──────── Data section

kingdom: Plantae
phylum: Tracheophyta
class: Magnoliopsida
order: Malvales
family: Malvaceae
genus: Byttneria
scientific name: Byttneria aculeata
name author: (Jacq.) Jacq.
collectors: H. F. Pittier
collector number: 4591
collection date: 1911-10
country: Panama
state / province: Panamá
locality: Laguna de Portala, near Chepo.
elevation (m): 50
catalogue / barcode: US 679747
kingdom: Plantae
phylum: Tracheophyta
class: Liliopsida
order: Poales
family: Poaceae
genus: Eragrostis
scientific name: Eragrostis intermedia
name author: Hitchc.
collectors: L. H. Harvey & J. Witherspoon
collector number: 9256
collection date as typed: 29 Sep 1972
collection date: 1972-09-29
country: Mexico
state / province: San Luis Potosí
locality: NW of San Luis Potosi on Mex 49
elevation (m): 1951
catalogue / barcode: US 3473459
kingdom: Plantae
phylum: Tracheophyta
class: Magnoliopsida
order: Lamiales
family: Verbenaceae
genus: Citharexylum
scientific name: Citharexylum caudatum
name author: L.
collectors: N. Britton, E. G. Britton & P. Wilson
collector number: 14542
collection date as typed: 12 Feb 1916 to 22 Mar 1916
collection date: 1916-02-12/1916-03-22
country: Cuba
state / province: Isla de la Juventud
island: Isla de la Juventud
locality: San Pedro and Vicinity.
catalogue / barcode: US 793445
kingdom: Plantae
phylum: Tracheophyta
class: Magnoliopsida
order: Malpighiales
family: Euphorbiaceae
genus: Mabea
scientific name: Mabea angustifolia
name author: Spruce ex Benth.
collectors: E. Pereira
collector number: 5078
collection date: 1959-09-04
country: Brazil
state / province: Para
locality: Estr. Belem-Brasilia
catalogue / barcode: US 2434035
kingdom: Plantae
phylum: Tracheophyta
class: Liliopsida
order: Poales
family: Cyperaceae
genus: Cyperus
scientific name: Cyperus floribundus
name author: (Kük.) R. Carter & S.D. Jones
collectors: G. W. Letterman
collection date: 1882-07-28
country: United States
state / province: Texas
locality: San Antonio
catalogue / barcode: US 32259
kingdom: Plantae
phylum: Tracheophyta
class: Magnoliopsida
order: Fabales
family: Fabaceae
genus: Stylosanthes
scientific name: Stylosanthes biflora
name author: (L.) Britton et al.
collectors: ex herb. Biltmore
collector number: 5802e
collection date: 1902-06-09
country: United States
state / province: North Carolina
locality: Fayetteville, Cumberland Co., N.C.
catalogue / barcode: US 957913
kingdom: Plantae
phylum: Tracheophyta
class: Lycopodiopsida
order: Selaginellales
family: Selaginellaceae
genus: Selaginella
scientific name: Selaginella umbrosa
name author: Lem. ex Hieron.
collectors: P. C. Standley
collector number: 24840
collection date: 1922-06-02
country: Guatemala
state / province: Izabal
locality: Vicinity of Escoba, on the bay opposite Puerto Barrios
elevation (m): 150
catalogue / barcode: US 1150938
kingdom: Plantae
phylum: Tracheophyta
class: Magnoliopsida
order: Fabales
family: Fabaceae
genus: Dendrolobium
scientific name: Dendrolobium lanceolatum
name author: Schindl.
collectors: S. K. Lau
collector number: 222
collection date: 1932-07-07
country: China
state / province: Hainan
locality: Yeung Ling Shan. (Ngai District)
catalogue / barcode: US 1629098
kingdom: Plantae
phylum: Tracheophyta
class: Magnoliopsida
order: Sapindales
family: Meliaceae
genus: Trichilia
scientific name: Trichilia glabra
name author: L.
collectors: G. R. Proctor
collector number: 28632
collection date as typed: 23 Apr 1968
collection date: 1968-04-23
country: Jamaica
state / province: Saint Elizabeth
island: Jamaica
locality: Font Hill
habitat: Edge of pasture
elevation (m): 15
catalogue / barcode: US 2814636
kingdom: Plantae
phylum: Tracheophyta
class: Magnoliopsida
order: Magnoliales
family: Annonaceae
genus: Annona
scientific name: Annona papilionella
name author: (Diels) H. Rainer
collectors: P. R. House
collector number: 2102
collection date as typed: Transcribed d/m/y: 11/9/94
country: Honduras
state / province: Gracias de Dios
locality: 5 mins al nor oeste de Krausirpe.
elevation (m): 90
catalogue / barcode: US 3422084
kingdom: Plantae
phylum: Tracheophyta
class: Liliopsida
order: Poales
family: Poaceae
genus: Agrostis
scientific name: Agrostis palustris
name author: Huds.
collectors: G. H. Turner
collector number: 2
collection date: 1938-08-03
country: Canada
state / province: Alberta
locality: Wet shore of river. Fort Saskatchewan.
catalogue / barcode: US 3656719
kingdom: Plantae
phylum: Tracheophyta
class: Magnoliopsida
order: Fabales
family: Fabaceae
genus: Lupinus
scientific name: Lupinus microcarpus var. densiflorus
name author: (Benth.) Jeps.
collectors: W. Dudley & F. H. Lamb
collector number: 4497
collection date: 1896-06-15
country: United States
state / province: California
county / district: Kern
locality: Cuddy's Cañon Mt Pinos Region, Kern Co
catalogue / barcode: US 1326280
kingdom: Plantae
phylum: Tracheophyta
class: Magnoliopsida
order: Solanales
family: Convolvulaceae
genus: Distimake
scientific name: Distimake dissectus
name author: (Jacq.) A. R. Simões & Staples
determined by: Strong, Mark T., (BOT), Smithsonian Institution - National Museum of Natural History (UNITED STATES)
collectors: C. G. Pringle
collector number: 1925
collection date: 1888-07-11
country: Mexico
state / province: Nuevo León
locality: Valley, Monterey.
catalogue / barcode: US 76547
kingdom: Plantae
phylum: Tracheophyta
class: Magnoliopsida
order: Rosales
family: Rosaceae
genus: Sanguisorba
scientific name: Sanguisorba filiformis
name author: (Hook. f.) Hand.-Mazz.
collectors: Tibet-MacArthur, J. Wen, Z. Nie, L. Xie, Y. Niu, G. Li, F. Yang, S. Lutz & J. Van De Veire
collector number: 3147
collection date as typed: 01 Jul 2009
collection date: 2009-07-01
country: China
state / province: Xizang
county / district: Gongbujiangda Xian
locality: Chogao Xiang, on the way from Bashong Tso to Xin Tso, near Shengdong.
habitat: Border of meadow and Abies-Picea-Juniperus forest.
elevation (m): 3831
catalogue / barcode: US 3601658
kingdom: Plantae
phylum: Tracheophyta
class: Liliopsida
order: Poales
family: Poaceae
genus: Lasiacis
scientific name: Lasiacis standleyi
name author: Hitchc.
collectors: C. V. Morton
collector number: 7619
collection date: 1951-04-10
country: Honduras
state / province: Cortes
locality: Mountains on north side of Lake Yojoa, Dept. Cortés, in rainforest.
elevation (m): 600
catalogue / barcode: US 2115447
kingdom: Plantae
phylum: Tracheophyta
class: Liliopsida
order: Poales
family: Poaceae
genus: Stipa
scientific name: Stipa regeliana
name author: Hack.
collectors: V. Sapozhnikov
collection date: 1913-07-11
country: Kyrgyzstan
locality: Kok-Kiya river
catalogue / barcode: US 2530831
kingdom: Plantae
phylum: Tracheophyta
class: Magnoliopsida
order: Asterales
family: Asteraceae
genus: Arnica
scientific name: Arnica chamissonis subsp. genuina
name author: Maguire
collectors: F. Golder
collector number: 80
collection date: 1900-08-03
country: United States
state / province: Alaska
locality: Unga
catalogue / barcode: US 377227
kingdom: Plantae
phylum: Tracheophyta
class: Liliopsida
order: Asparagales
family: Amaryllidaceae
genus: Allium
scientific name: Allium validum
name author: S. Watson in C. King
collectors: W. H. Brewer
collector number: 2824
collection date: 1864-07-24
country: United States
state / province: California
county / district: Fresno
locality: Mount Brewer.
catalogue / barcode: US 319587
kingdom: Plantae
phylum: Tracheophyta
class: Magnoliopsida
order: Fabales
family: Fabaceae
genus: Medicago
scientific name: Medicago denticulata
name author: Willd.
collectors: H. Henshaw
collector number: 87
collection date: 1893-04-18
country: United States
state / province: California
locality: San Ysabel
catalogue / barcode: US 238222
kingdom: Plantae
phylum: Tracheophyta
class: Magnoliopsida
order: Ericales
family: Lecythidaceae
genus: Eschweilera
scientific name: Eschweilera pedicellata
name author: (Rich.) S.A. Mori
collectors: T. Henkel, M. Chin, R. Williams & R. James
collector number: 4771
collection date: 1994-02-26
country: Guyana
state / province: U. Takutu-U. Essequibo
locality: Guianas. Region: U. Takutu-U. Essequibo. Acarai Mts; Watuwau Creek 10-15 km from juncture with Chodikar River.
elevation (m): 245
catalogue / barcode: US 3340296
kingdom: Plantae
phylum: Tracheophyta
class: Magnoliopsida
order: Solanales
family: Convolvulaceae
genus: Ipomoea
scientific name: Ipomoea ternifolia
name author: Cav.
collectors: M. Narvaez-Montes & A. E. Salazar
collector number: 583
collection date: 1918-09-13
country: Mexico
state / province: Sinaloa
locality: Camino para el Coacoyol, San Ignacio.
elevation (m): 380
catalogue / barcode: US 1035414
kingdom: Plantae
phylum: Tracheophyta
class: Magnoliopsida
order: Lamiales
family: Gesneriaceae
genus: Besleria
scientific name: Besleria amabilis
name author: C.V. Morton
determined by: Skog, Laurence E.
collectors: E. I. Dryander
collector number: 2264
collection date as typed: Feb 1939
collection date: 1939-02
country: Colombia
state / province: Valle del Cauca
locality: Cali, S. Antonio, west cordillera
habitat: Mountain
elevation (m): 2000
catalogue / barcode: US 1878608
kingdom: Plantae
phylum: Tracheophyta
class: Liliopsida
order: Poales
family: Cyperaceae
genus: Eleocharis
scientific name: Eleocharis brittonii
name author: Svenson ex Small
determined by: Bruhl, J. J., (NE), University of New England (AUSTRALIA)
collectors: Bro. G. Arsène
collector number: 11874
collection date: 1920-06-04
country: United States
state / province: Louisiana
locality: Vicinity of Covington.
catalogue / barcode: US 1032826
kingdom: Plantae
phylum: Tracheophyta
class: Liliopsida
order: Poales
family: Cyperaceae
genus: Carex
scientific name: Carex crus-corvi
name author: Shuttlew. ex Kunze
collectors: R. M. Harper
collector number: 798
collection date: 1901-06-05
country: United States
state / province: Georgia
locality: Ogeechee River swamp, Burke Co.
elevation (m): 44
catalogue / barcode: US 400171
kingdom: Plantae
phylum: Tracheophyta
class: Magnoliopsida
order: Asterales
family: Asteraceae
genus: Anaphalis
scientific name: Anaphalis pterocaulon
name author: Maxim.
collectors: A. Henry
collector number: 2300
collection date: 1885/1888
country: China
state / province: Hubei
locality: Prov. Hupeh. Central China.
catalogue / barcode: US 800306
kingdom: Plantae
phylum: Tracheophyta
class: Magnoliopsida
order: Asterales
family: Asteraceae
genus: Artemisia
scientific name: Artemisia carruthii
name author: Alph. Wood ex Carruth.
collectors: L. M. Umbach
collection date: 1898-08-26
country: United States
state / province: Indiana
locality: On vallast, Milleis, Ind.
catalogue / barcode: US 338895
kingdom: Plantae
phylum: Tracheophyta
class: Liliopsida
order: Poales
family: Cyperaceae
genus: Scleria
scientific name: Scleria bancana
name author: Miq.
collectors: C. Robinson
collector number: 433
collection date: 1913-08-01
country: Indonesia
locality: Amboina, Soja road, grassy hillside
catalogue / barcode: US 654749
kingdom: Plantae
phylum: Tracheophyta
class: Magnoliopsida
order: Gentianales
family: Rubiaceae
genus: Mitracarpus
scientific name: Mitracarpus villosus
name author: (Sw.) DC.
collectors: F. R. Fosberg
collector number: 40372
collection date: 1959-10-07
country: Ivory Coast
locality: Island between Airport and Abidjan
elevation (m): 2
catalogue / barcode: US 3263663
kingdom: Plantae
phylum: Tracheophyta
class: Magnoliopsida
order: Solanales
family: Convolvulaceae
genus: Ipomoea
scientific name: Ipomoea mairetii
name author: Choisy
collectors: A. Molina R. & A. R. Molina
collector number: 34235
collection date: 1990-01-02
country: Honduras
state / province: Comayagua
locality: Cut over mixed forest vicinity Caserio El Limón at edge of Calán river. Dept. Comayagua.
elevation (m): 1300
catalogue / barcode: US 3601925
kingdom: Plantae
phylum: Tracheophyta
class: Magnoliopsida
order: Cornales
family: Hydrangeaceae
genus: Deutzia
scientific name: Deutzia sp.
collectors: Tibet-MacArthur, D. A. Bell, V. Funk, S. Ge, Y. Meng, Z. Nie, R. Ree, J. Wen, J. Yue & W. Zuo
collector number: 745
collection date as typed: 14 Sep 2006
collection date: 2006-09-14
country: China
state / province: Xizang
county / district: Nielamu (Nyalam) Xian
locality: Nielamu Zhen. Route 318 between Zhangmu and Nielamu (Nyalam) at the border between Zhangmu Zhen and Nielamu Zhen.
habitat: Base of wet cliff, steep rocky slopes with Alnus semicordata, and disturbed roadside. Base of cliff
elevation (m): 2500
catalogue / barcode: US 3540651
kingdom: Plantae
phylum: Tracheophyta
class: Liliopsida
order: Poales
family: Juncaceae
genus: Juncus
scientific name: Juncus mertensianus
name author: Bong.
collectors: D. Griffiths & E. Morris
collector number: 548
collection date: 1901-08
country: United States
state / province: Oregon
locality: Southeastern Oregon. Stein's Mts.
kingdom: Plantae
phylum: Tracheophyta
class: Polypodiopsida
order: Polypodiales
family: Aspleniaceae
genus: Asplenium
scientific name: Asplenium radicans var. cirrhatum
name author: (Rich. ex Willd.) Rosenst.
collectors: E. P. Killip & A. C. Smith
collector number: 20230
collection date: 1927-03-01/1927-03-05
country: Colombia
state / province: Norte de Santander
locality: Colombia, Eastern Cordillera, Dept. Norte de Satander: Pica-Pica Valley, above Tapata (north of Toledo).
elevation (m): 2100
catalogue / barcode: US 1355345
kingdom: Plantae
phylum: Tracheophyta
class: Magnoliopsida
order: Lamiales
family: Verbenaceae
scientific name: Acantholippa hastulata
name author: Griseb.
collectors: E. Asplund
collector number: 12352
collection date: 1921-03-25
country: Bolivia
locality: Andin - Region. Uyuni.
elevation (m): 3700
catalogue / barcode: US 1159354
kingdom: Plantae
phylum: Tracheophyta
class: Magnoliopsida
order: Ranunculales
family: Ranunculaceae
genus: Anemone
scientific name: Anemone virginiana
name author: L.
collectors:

────────────────

* Exercise details: Change every "catalogue" to "catalog" in the material, starting at its first line and ending at the line containing "collectors: N. Britton, E.". Give back only those lines with all else unchanged.

* Full output:
kingdom: Plantae
phylum: Tracheophyta
class: Magnoliopsida
order: Malvales
family: Malvaceae
genus: Byttneria
scientific name: Byttneria aculeata
name author: (Jacq.) Jacq.
collectors: H. F. Pittier
collector number: 4591
collection date: 1911-10
country: Panama
state / province: Panamá
locality: Laguna de Portala, near Chepo.
elevation (m): 50
catalog / barcode: US 679747
kingdom: Plantae
phylum: Tracheophyta
class: Liliopsida
order: Poales
family: Poaceae
genus: Eragrostis
scientific name: Eragrostis intermedia
name author: Hitchc.
collectors: L. H. Harvey & J. Witherspoon
collector number: 9256
collection date as typed: 29 Sep 1972
collection date: 1972-09-29
country: Mexico
state / province: San Luis Potosí
locality: NW of San Luis Potosi on Mex 49
elevation (m): 1951
catalog / barcode: US 3473459
kingdom: Plantae
phylum: Tracheophyta
class: Magnoliopsida
order: Lamiales
family: Verbenaceae
genus: Citharexylum
scientific name: Citharexylum caudatum
name author: L.
collectors: N. Britton, E. G. Britton & P. Wilson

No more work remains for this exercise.